- **Directive**:
When a line below holds the string "Dünya", show that line.
** Opening Provided records block **
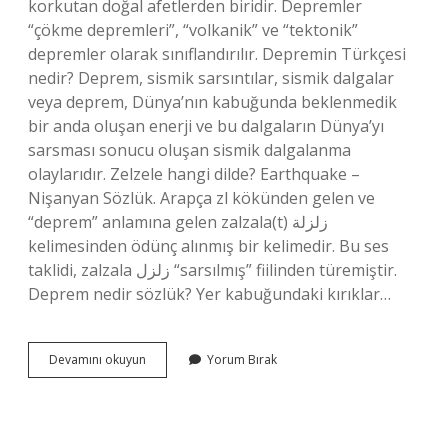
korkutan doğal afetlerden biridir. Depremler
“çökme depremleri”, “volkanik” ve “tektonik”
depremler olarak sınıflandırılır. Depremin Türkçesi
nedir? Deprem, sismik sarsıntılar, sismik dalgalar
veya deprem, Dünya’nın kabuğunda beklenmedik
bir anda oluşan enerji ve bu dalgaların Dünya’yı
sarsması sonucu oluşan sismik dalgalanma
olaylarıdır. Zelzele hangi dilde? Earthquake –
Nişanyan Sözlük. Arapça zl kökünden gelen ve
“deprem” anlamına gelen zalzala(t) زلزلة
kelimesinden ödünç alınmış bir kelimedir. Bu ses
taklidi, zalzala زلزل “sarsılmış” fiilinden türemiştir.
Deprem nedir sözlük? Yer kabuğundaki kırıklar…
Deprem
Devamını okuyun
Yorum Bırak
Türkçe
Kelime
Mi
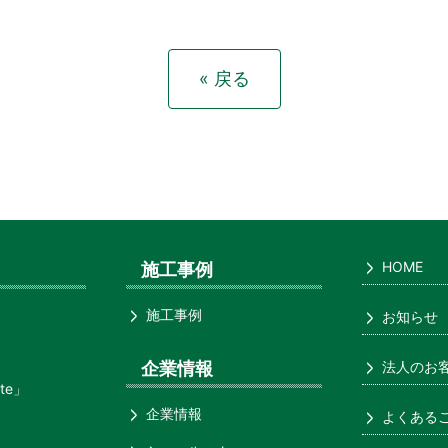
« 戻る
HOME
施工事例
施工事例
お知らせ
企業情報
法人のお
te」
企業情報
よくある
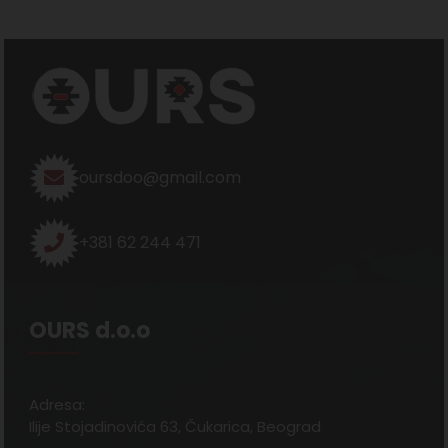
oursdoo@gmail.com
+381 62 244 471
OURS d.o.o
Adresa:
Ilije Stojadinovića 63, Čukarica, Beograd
** Closing Provided records block **
** Opening Provided records block **
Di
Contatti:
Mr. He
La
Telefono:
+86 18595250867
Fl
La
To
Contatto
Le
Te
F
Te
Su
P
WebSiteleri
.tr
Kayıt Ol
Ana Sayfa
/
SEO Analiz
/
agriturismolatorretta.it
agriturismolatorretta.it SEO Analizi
** Closing Provided records block **
** Opening Provided records block **
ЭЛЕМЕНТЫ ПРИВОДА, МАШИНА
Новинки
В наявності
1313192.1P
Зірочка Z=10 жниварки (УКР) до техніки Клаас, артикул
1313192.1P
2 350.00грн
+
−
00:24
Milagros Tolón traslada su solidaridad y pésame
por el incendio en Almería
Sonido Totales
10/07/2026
** Closing Provided records block **
- **Response to this task**:
veya deprem, Dünya’nın kabuğunda beklenmedik
bir anda oluşan enerji ve bu dalgaların Dünya’yı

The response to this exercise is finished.